BY MACHEL WAIKENDA
Corruption has a devastating effect on the nation’s progress especially in public service. It costs government billions of shillings every year, through loss of revenue and revolving funds that could have been spent on delivering services.
We are told that Kenya has lost an estimated Sh4 trillion to corruption since 2000. This is almost four times our current national budget and it is clear that this is money that can help us achieve the much needed development in the country.
Where resources are scarce, corruption is a demonic vice threatening to tear apart our nation’s economic fabric and must be exorcised from a multi-level approach through civic education, improved legal framework and strengthening of both public and private sector institutions.
It seems grand corruption has become so entrenched in the Kenyan mindset that it should be declared a clear and present danger and a national disaster.
No ethnic formation, interest group, religious order or geographical locale appears exempt. From Mombasa to Busia, Kisumu to Tana River, Mandera to Taita Taveta, Turkana to Kisii and all counties in between, there is a common narrative that is all-too-familiar.
The press is awash with stories of government officials, constitutional office holders, former civil servants and the now infamous “tender-preneurs” locked in a feeding frenzy to line personal pockets.
It has become a national pastime to clean out the public purse through direct cash withdrawals, solicitations, un-receipted allowances, nepotism, inflating bills through a network of cronies and old school networks. Local and foreign courts are being treated to bizarre tales of brazen looting and high-level bribery, now termed euphemistically as “chicken sharing”.
Few and far between are such narratives as that of the late Nelson Mandela and recently, that of the “world’s poorest president Jose Mujica” retiring this week. Theirs was a humbling example to all humanity as they lived as an example to all of us who are already in leadership positions, or even those aspiring to ascend to public office.
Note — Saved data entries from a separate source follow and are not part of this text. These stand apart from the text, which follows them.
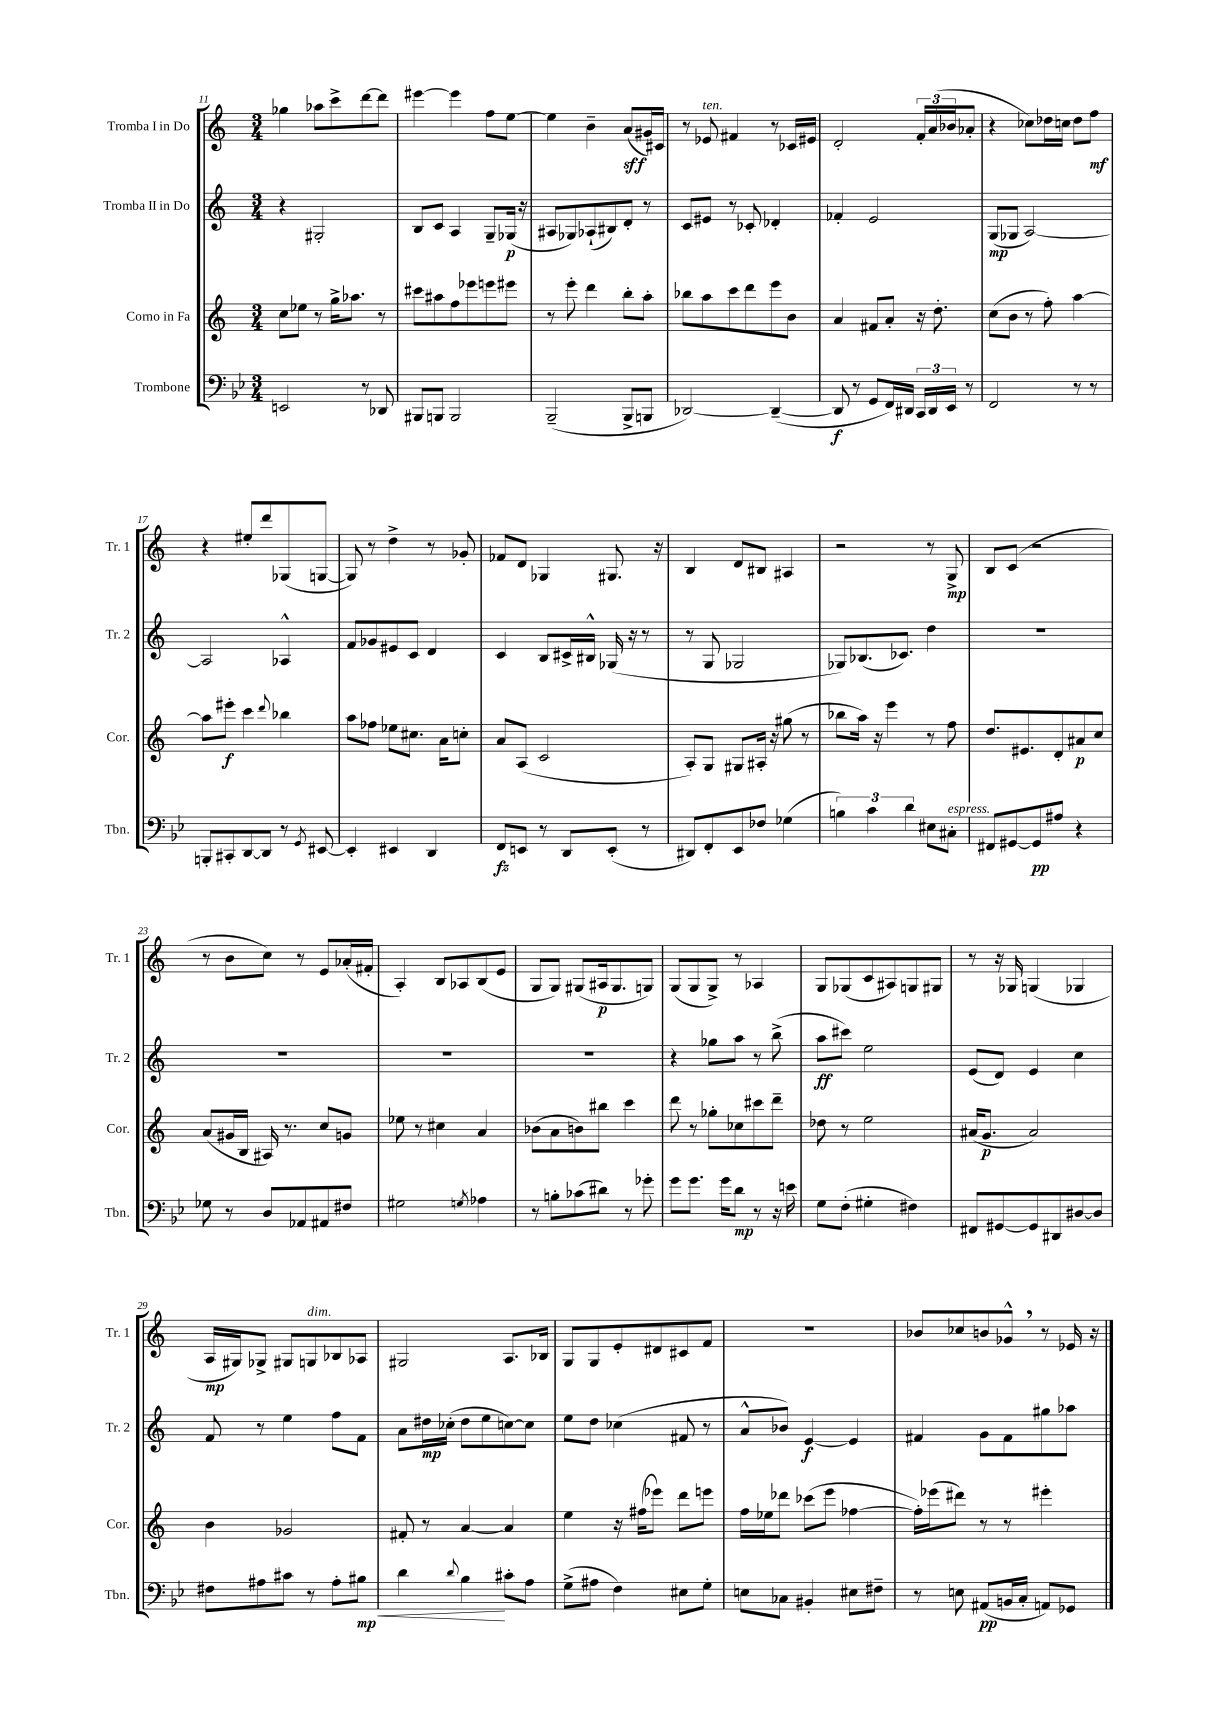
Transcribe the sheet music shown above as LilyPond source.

<<
\new StaffGroup <<
\new Staff = "s0" \with { instrumentName = "Tromba I in Do" shortInstrumentName = "Tr. 1" } {
    \clef treble \key c \major \numericTimeSignature \time 3/4
    ges''4 aes''8 c'''8-> d'''8~ d'''8 |
    eis'''4~ eis'''4 f''8 e''8~ |
    e''4 b'4-- a'8\sff( gis'16) cis'16 |
    r8 ees'8^\markup { \italic "ten." } fis'4 r8 ces'16 eis'16 |
    d'2-. \tuplet 3/2 { f'16-. a'16( bes'16 } aes'8-. |
    r4 ces''8) des''16 c''16 des''8 f''8\mf |
    r4 eis''8-. d'''8 ges8( g8~ |
    g8) r8 d''4-> r8 ges'8-. |
    fes'8 d'8 ges4 gis8. r16 |
    b4 d'8 bis8 ais4 |
    r2 r8 g8->\mp |
    b8 c'8( r2 |
    r8 b'8 c''8) r8 e'8 aes'16-.( fis'16-. |
    a4-.) b8 aes8 b8( e'8 |
    g8 g8) gis8( ais16\p gis8. g8) |
    g8( g8 g8->) r8 aes4 |
    g8 ges8( c'8 ais8) g8 gis8 |
    r8 r16 ges16 g4( ges4 |
    a16\mp gis16) ges8-> gis8 g8^\markup { \italic "dim." } bes8 aes8 |
    gis2 a8. bes16 |
    g8 g8 e'8-. dis'8 cis'8 f'8 |
    R2. |
    bes'8 ces''8 b'8 ges'8-^ \breathe r8 ees'16 r16 \bar "|." |
}
\new Staff = "s1" \with { instrumentName = "Tromba II in Do" shortInstrumentName = "Tr. 2" } {
    \clef treble \key c \major \numericTimeSignature \time 3/4
    r4 gis2-. |
    b8 c'8 a4 g8-- ges16\p( r16 |
    ais8 ges8) aes8-!( bis8) d'8-. r8 |
    c'8 eis'8 r8 ces'8-. des'4-. |
    fes'4-. e'2 |
    g8\mp( ges8 a2~) |
    a2 aes4-^ |
    f'8 ges'8 eis'8 c'8 d'4 |
    c'4 b8 cis'16-> bis16-^ ges16( r16 r8 |
    r8 g8 ges2 |
    ges8) bes8.( ces'8.) d''4 |
    R2. |
    R2. |
    R2. |
    R2. |
    r4 ges''8 a''8 r8 b''8->( |
    a''8\ff cis'''8) e''2 |
    e'8( d'8) e'4 c''4 |
    f'8 r8 e''4 f''8 f'8 |
    a'8 dis''16\mp ces''16-.( dis''8 e''8 c''8~) c''8 |
    e''8 d''8 ces''4( fis'8 r8 |
    a'8-^ bes'8) e'4~\f e'4 |
    fis'4 g'8 fis'8 gis''8 aes''8 \bar "|." |
}
\new Staff = "s2" \with { instrumentName = "Corno in Fa" shortInstrumentName = "Cor." } {
    \clef treble \key c \major \numericTimeSignature \time 3/4
    c''8 ees''8 r8 g''16-> aes''8. r8 |
    cis'''8 ais''8 f''8 ees'''8 e'''8 eis'''8 |
    r8 e'''8-. d'''4 b''8-. a''8-. |
    bes''8 a''8 c'''8 d'''8 e'''8 b'8 |
    a'4 fis'8 a'8-. r16 d''8.-. |
    c''8( b'8 r8 f''8-.) a''4~ |
    a''8 eis'''8-.\f c'''4 \appoggiatura { d'''8 } bes''4 |
    a''8 fes''8 ees''8 cis''8. a'16 c''8-. |
    a'8 a8( c'2 |
    a8-.) g8 gis8 ais16-. r16 gis''8( r8 |
    bes''8 a''16) r16 e'''4 r8 f''8 |
    d''8. eis'8. d'8-. ais'8\p c''8 |
    a'8( gis'16 b16 ais16) r8. c''8 g'8 |
    ees''8 r8 cis''4 a'4 |
    bes'8( a'8 b'8) bis''8 c'''4 |
    d'''8 r8 ges''8-. ces''8 cis'''8 d'''8-- |
    des''8 r8 e''2 |
    ais'16( g'8.\p ais'2) |
    b'4 ges'2 |
    fis'8-. r8 a'4~ a'4 |
    e''4 r16 fis''16( ees'''8) d'''8 e'''8 |
    f''16 ees''16 des'''8 ces'''8( e'''8 fes''4~ |
    fes''16-.) ees'''16( dis'''8) r8 r8 eis'''4-. \bar "|." |
}
\new Staff = "s3" \with { instrumentName = "Trombone" shortInstrumentName = "Tbn." } {
    \clef bass \key bes \major \numericTimeSignature \time 3/4
    e,2 r8 des,8 |
    bis,,8 b,,8 b,,2 |
    bes,,2--( bes,,8-> b,,8 |
    des,2~) des,4~--( |
    des,8\f r8 g,8 f,16) dis,16 \tuplet 3/2 { c,16 dis,16 ees,16 } r8 |
    f,2 r8 r8 |
    b,,8-. cis,8-. d,8~ d,8 r8 \acciaccatura { g,8 } eis,8~ |
    eis,4-. eis,4 d,4 |
    f,8\fz e,8 r8 d,8 e,8-.( r8 |
    dis,8) f,8-. ees,8 fes8 ges4( |
    \tuplet 3/2 { b4) c'4 d'4 } eis8 cis8-.^\markup { \italic "espress." } |
    fis,8 gis,8~ gis,8\pp ais8 r4 |
    ges8 r8 d8 aes,8 ais,8 fis8 |
    gis2 \acciaccatura { g8 } aes4 |
    r8 b8-. ces'8( dis'8) r8 ges'8-. |
    g'8 g'8. g'16 d'8\mp r8 r16 e'16 |
    g8 f8-.( gis4-. fis4) |
    fis,8 gis,8~ gis,8 dis,8 dis8~ dis8 |
    fis8 ais8 cis'8 r8 ais8-. bis8\mp\< |
    d'4 \appoggiatura { d'8 } bes4\! cis'8-. a8 |
    g8->( ais8 f4) eis8 g8-. |
    e8 ces8 bis,4-. eis8 fis8-- |
    r8 e8 ais,8\pp( b,16 c16-. a,8) ges,8 \bar "|." |
}
>>
>>
\layout { \context { \Score currentBarNumber = #11 } }
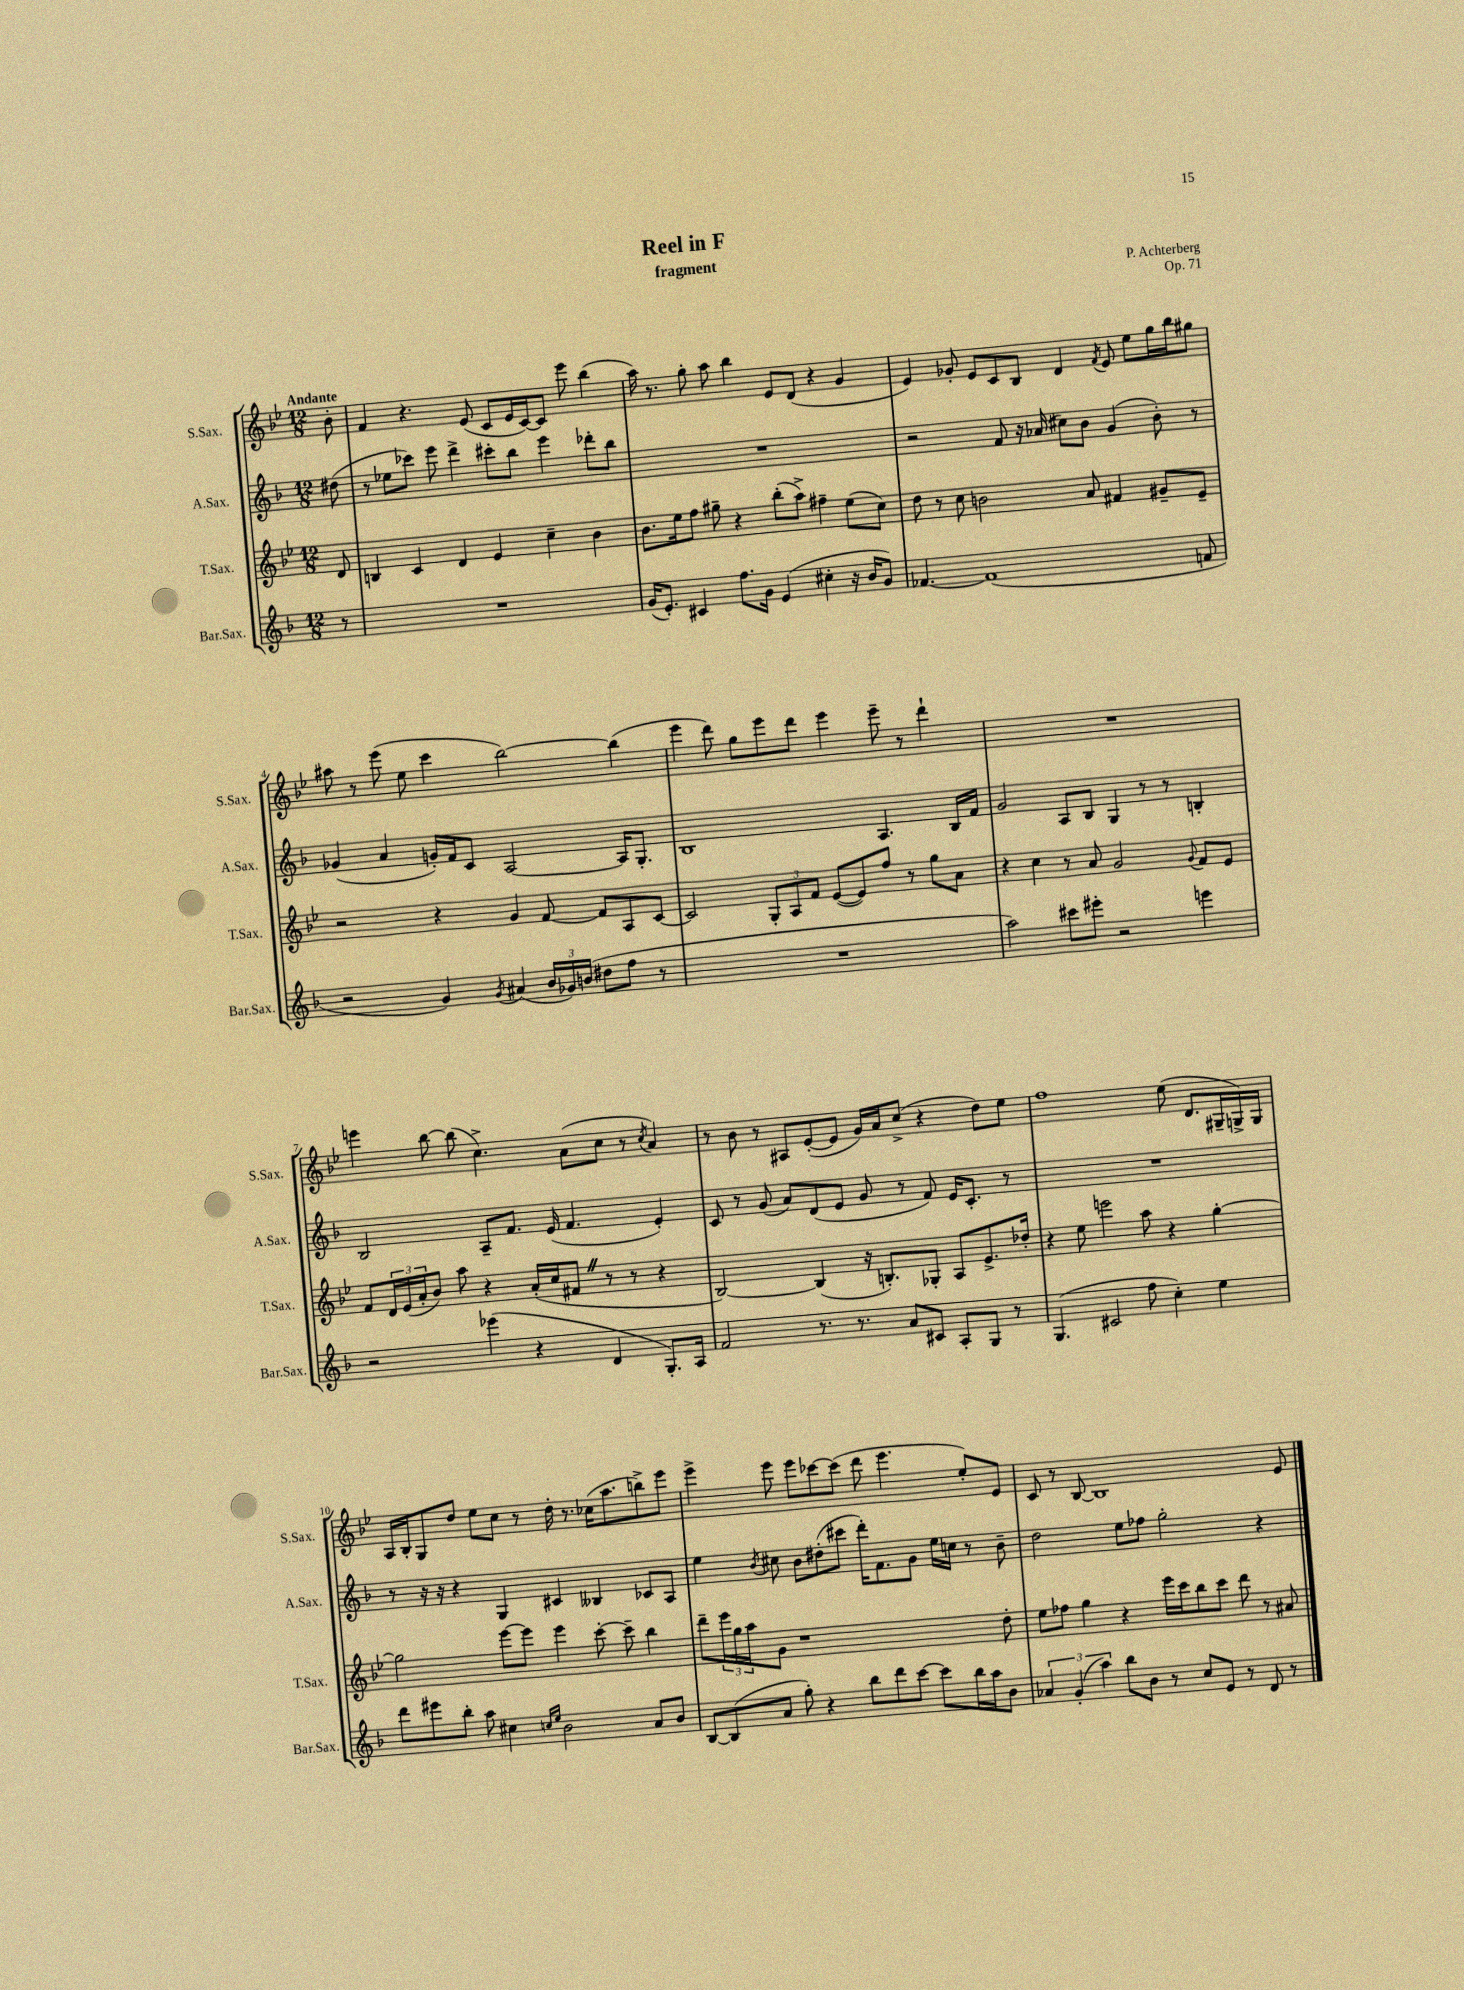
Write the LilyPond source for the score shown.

\header { title = "Reel in F" composer = "P. Achterberg" subtitle = "fragment" opus = "Op. 71" }
<<
\new StaffGroup <<
\new Staff = "s0" \with { instrumentName = "S.Sax." shortInstrumentName = "S.Sax." } {
    \clef treble \key bes \major \numericTimeSignature \time 12/8 \partial 8 \tempo "Andante"
    bes'8-. |
    f'4 r4. ees'8( c'8 ees'16 c'16~) c'8 ees'''8 bes''4( |
    a''16) r8. g''8-. a''8 bes''4 ees'8 d'8( r4 g'4 |
    ees'4) ges'8-. ees'8 c'8 bes8 d'4 \acciaccatura { f'8 } ees'8 ees''8 g''16 bes''16 gis''8 |
    ais''8 r8 ees'''8( ees''8 c'''4 bes''2~) bes''4( |
    ees'''4 d'''8) g''8 ees'''8 d'''8 ees'''4 ees'''8-- r8 d'''4-! |
    R1. |
    e'''4 bes''8~ bes''8( c''4.->) a'8( c''8 r8 \acciaccatura { c''8 } a'4) |
    r8 bes'8 r8 ais8 ees'8~-.( ees'8 g'16) a'16 c''8->( r4 d''8) ees''8 |
    f''1 ees''8( d'8. gis16-- g16->) g16 |
    a16 bes16-. g8 d''8 ees''8 c''8 r8 d''16-. r8. ces''16( a''8. b''8->) ees'''8 |
    ees'''4-> ees'''8 ees'''8 ces'''8~ ces'''8( d'''8 ees'''4. ees''8-.) ees'8 |
    c'8 r8 bes8~ bes1 ees'8 \bar "|." |
}
\new Staff = "s1" \with { instrumentName = "A.Sax." shortInstrumentName = "A.Sax." } {
    \clef treble \key f \major \numericTimeSignature \time 12/8 \partial 8
    dis''8( |
    r8 ees''8 ces'''8) e'''8 d'''4-> cis'''8-. bes''8 e'''4 des'''8-. bes''8 |
    R1. |
    r2 f'8 r16 aes'16( cis''8) bes'8 g'4( bes'8-.) r8 |
    ges'4( a'4 g'16-.) f'16 c'8 a2~ a16 g8.-. |
    bes1 a4. bes16 f'16 |
    g'2 a8 bes8 g4 r8 r8 b4-. |
    bes2 a8-- f'8. e'16( f'4. e'4-.) |
    c'8 r8 g'8( a'8) d'8( e'8 g'8 r8 f'8) e'16 c'8.-. r8 |
    R1. |
    r8 r16 r16 r4 g4 cis'4 beses4 ces'8 a8 |
    e''4 \acciaccatura { bes'8 } cis''8 bes'8 dis''8-.( cis'''8 d'''16-.) f'8. g'8 e''16 c''16 r8 bes'8-- |
    d''2 e''8 fes''8 g''2-. r4 \bar "|." |
}
\new Staff = "s2" \with { instrumentName = "T.Sax." shortInstrumentName = "T.Sax." } {
    \clef treble \key bes \major \numericTimeSignature \time 12/8 \partial 8
    d'8 |
    b4 c'4 d'4 ees'4 c''4-- bes'4 |
    bes'8. ees''16 f''8 gis''8-- r4 bes''8-.( a''8->) fis''4-- ees''8( c''8) |
    d''8 r8 c''8 b'2 a'8 fis'4 gis'8-- ees'8-- |
    r2 r4 g'4 f'8~ f'8 a8 c'8~ |
    c'2 \tuplet 3/2 { g8-. a8 f'8 } ees'8~( ees'8) f''8 r8 g''8 a'8 |
    r4 c''4 r8 a'8 g'2 \appoggiatura { g'8 } f'8 ees'8 |
    f'8 \tuplet 3/2 { d'16 ees'16( a'16-. } bes'8) a''8 r4 a'16-.( c''16 fis'8 \once \override BreathingSign.text = \markup { \musicglyph "scripts.caesura.straight" } \breathe r8 r8 r4 |
    bes2~) bes4( r16 b8.-.) ges8-. a8 ees'8.-> des''16-. |
    r4 ees''8 e'''2 a''8 r4 g''4~-. |
    g''2 ees'''8~ ees'''8 ees'''4 c'''8~-. c'''8-- bes''4 |
    d'''8-- \tuplet 3/2 { ees'''16 g''16 a''16 } g'8 r1 d''8-. |
    ees''8 fes''8 g''4 r4 ees'''16 c'''16 bes''8 c'''8 d'''8 r8 ais'8 \bar "|." |
}
\new Staff = "s3" \with { instrumentName = "Bar.Sax." shortInstrumentName = "Bar.Sax." } {
    \clef treble \key f \major \numericTimeSignature \time 12/8 \partial 8
    r8 |
    R1. |
    g'16( e'8.-.) cis'4 f''8. g'16 e'4( cis''4-. r16 bes'16 g'8) |
    fes'4.~ fes'1( f'8 |
    r2 g'4) \acciaccatura { g'8 } ais'4( \tuplet 3/2 { bes'16 ges'16) b'16( } dis''8 f''8 r8 |
    R1. |
    a''2) cis'''8 eis'''8-. r2 e'''4 |
    r2 ees'''4( r4 d'4 g8.-.) a16 |
    f'2 r8. r8. a'8 cis'8 a8-. g8 r8 |
    g4.( cis'2 f''8 c''4-.) e''4 |
    d'''8 eis'''8 bes''8-. a''8 cis''4 \grace { c''16 e''16 } bes'2 a'8 bes'8 |
    bes8~ bes8( a'8 g''8-.) r4 bes''8 d'''8 c'''8~ c'''8 bes''16 a''16 bes'8 |
    \tuplet 3/2 { aes'4 g'4-.( a''4) } bes''8 bes'8 r8 c''8 e'8 r8 d'8 r8 \bar "|." |
}
>>
>>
Their simplicity, respect for their subjects and family values will be sorely missed. That they were never caught with hand firmly in the public till speaks volumes about being servant leaders.
Hereabouts, however, all election cycles mirror one another as all candidates pledge to fight for and uphold national unity, promise hope and change. All political manifestos express and profess abhorrence to graft and preach a unifying agenda, all the while, vilifying the existing Establishment. But once aboard the gravy train, all pretensions are cast to the four winds.
No empty public space is left for its true purpose and grabbing has become endemic. Foreign trips have become the norm rather than the exception consuming taxpayer funds that would be better utilized in fighting widespread poverty, equipping hospitals with equipment and sorely-needed medicine, paying county staff, building and equipping schools, paying bursaries to needy pupils, developing roads, rail and energy infrastructure, as well as creating job opportunities to thousands of unemployed youths.
Shamelessly, many public officials parade batteries of legal teams whenever various taskforce reports, peoples’ watchdogs, parliamentary committees, and annual Auditor General exposés expose them. Reports of billions of shillings stashed in foreign bank accounts have made us laughing stock every time we go around the world with begging bowl in hand.
Not even students have been spared as we have seen incidents of exam cheating, most probably with the collusion of teachers and education sector officials. Even getting into public entities such as the police force and the military is highly ridden with corruption. These officers then spend most of their time trying to get back their money instead of serving Kenyans.
The government has laid out strategies to curb this vicious and lethal practice through key constitutional bodies like Ethics and Anti-Corruption Commission and the directorate of Criminal Investigations.
However, there is also overriding need to develop sustainable Anti-Corruption Strategy that tries to deal with corruption in a holistic way including coming up with a toll-free anti-corruption hotline where incidents of corruption can be reported anonymously.
We also need comprehensive financial audits with true reflections of the actual and strengthening investigating units to root out corruption in the public sector. There must be follow up and actionable mechanisms that can be used to deal with issues arising from these audits.
Who will hold the moral high ground and shine the torch of shame on the dark recesses our public officers crawl through? Who among us will be the role models our gullible youth sorely need in their formative years?
How punitive should our laws be in criminalizing grand corruption? Even the voice of reason that should be religious leaders is tainted with leaders who preach water and gulp down the proverbial wine! Where did the rain start beating us and where shall we find veritable public servants?
It is a participatory national and collective course all Kenyans must spearhead for posterity. Corruption will continue to kill our economy if we continue to let it become a norm in Kenya and all must work to ensure that it is eradicated.